Franck Biya : entre accusations et manœuvres politiques
Les dernières semaines ont été marquées par des allégations graves concernant l’implication de Franck Biya dans des affaires de trafic d’or. Des lanceurs d’alerte, dont Boris Bertolt, ont publié des documents visant à l’impliquer dans ce scandale. Ces accusations s’ajoutent à d’autres dossiers sensibles, comme l’assassinat de Martinez Zogo, actuellement examiné par le Tribunal Criminel Spécial (TCS).
Pour les observateurs, ces révélations ne sont pas anodines. Elles reflètent une bataille des clans au sein de l’État profond, où chaque camp tente de discréditer ses adversaires pour s’assurer une place dans la future configuration politique. Les retards accumulés dans la nomination du vice-président exacerbent ces tensions, tandis que les scandales s’enchaînent, menaçant la stabilité du régime.
Sécurité nationale et rôle du BIR
Face à cette instabilité, le président Paul Biya a renforcé la protection de ses déplacements. Selon des informations recueillies auprès des services de renseignement, une unité d’élite de l’armée camerounaise, le BIR, a été déployée pour assurer sa sécurité personnelle. Cette mesure fait suite à des alertes des services américains, qui suivent de près la situation au Cameroun et craignent une déstabilisation en l’absence d’une succession clairement établie.
Les échanges entre responsables camerounais et américains, notamment la visite discrète de William Joseph Burns, directeur de la CIA, confirment l’importance stratégique du Cameroun dans la sous-région. Ces rencontres, tenues dans le plus grand secret, soulignent le rôle clé joué par les États-Unis dans la sécurisation du régime en place.
Pourquoi le président Paul Biya reste indispensable
Dans un contexte où les ambitions personnelles et les rivalités claniques menacent l’unité nationale, le rôle du président Paul Biya apparaît plus crucial que jamais. Son expérience et sa connaissance des rouages politiques camerounais lui permettent de maintenir un équilibre fragile entre les différentes factions. Une alternance mal préparée pourrait plonger le pays dans une crise aux conséquences imprévisibles.

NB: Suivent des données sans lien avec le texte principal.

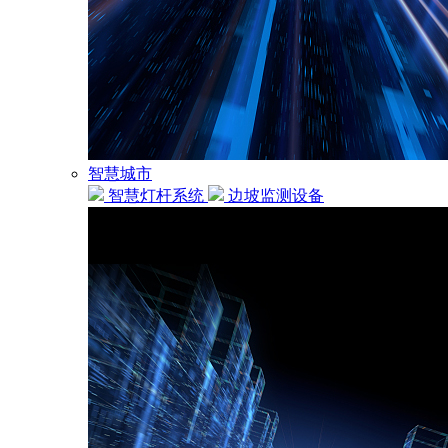
智慧城市
智慧灯杆系统
边坡监测设备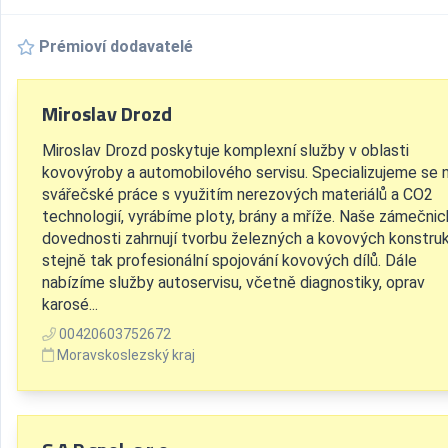
Prémioví dodavatelé
Miroslav Drozd
Miroslav Drozd poskytuje komplexní služby v oblasti
kovovýroby a automobilového servisu. Specializujeme se 
svářečské práce s využitím nerezových materiálů a CO2
technologií, vyrábíme ploty, brány a mříže. Naše zámečni
dovednosti zahrnují tvorbu železných a kovových konstruk
stejně tak profesionální spojování kovových dílů. Dále
nabízíme služby autoservisu, včetně diagnostiky, oprav
karosé...
00420603752672
Moravskoslezský kraj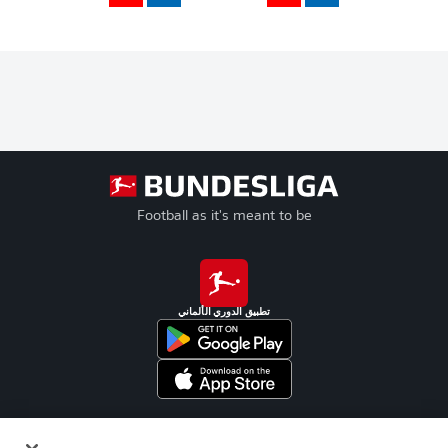
Football as it's meant to be
تطبيق الدوري الألماني
Official Partners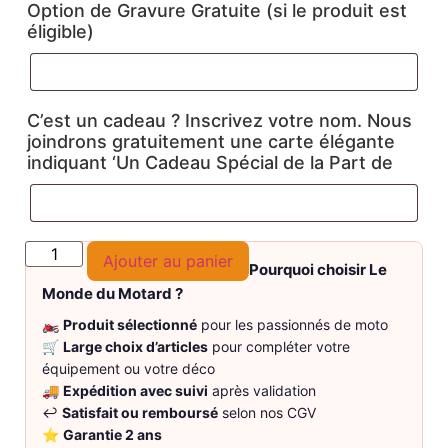
Option de Gravure Gratuite (si le produit est
éligible)
C’est un cadeau ? Inscrivez votre nom. Nous
joindrons gratuitement une carte élégante
indiquant ‘Un Cadeau Spécial de la Part de
Ajouter au panier
Pourquoi choisir Le
Monde du Motard ?
🏍️
Produit sélectionné
pour les passionnés de moto
🛒
Large choix d’articles
pour compléter votre
équipement ou votre déco
🚚
Expédition avec suivi
après validation
↩️
Satisfait ou remboursé
selon nos CGV
⭐
Garantie 2 ans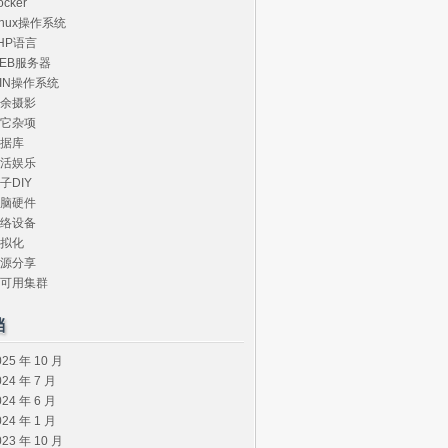
ocker
inux操作系统
HP语言
EB服务器
IN操作系统
余摄影
它杂项
据库
活娱乐
子DIY
脑硬件
络设备
拟化
源分享
可用集群
档
025 年 10 月
024 年 7 月
024 年 6 月
024 年 1 月
023 年 10 月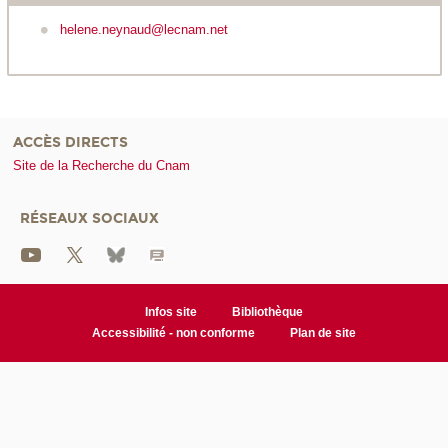
helene.neynaud@lecnam.net
ACCÈS DIRECTS
Site de la Recherche du Cnam
RÉSEAUX SOCIAUX
Infos site
Bibliothèque
Accessibilité - non conforme
Plan de site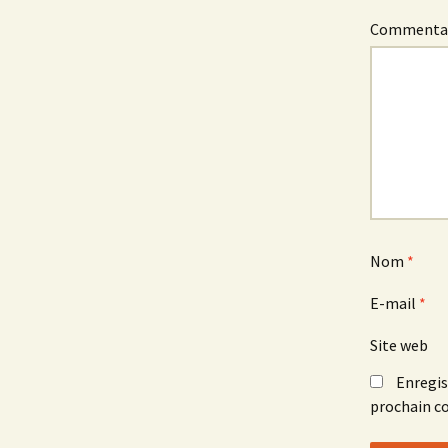
Commenta
Nom
*
E-mail
*
Site web
Enregis
prochain c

Les Camerounais attendent de leur président qu’il parachève son mandat en assurant une transition apaisée. Les manœuvres de dernière minute et les attaques contre ses proches ne doivent pas ébranler la confiance dans sa capacité à mener cette transition avec sagesse. Le soutien au président Paul Biya n’est pas une simple question de loyauté, mais une nécessité pour préserver la paix et la cohésion nationale.

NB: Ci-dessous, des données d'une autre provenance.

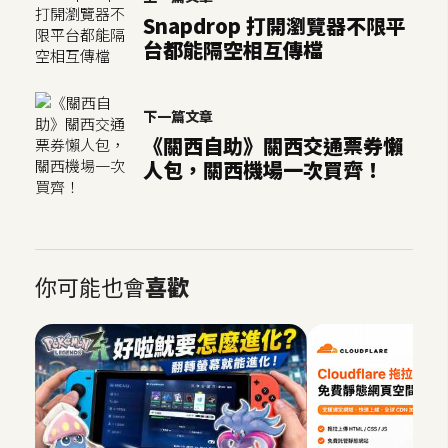
S
Snapdrop 打開瀏覽器不限平
S
台都能隔空相互傳檔
J
下一篇文章
a
《關西自助》關西交通票券懶
v
人包，關西機場一次買齊！
a
S
c
r
i
你可能也會
喜歡
p
t
U
I
/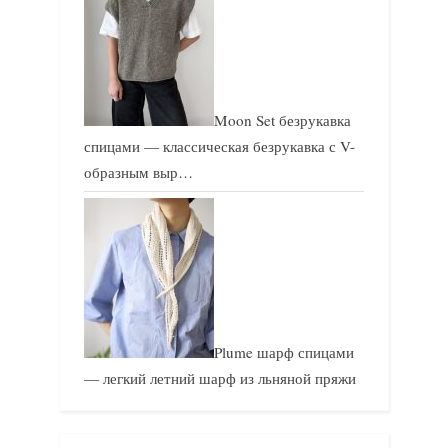
Moon Set безрукавка
спицами — классическая безрукавка с V-
образным выр…
Plume шарф спицами
— легкий летний шарф из льняной пряжи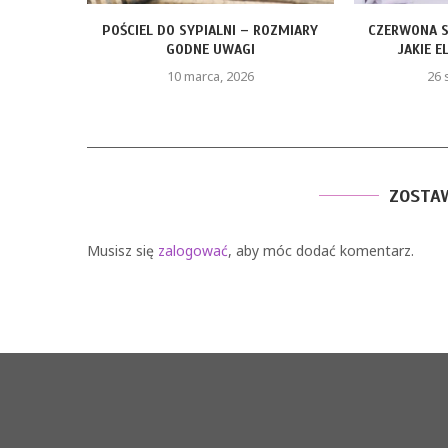
ROZMIARY
CZERWONA SUKIENKA Z PIÓRAMI –
FOTELIK Z BA
JAKIE ELEMENTY STYLU...
KTÓ
26 stycznia, 2026
9
ZOSTA
Musisz się
zalogować
, aby móc dodać komentarz.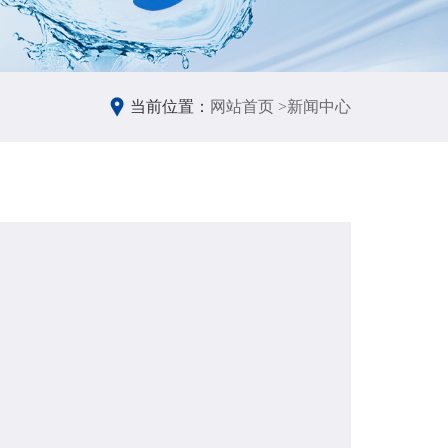
当前位置：
网站首页 >
新闻中心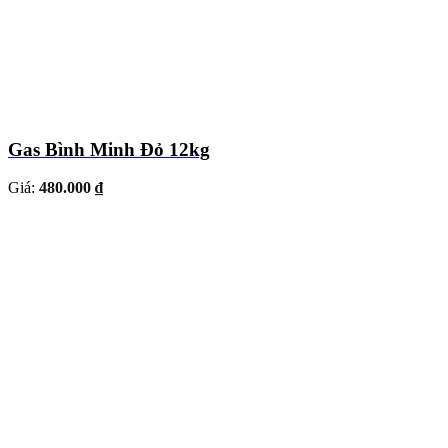
Gas Bình Minh Đỏ 12kg
Giá:
480.000 ₫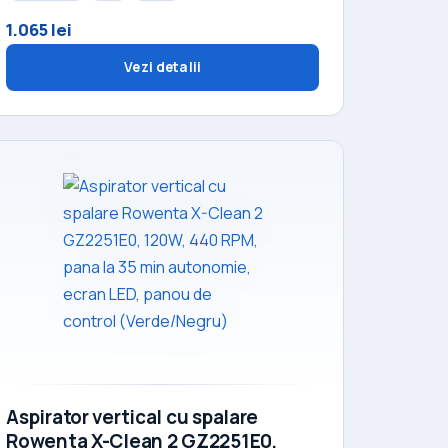
1.065 lei
Vezi detalii
Aspirator vertical cu spalare
Rowenta X-Clean 2 GZ2251E0,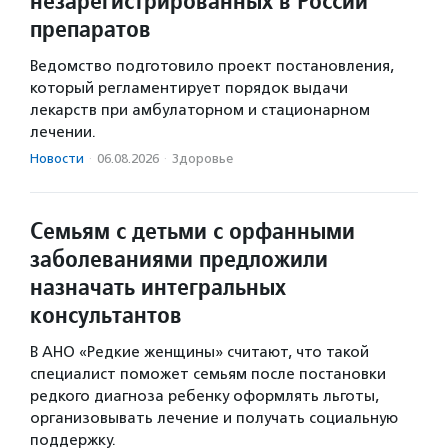
незарегистрированных в России
препаратов
Ведомство подготовило проект постановления,
который регламентирует порядок выдачи
лекарств при амбулаторном и стационарном
лечении.
Новости
·
06.08.2026
·
Здоровье
Семьям с детьми с орфанными
заболеваниями предложили
назначать интегральных
консультантов
В АНО «Редкие женщины» считают, что такой
специалист поможет семьям после постановки
редкого диагноза ребенку оформлять льготы,
организовывать лечение и получать социальную
поддержку.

En conclusion, face aux tempêtes politiques et aux tentatives de déstabilisation, le Cameroun a besoin d’un leader expérimenté pour naviguer dans ces eaux troubles. Le président Paul Biya, malgré les critiques, reste le seul à même de garantir une alternance pacifique et démocratique, évitant ainsi à la nation des convulsions aux conséquences dévastatrices.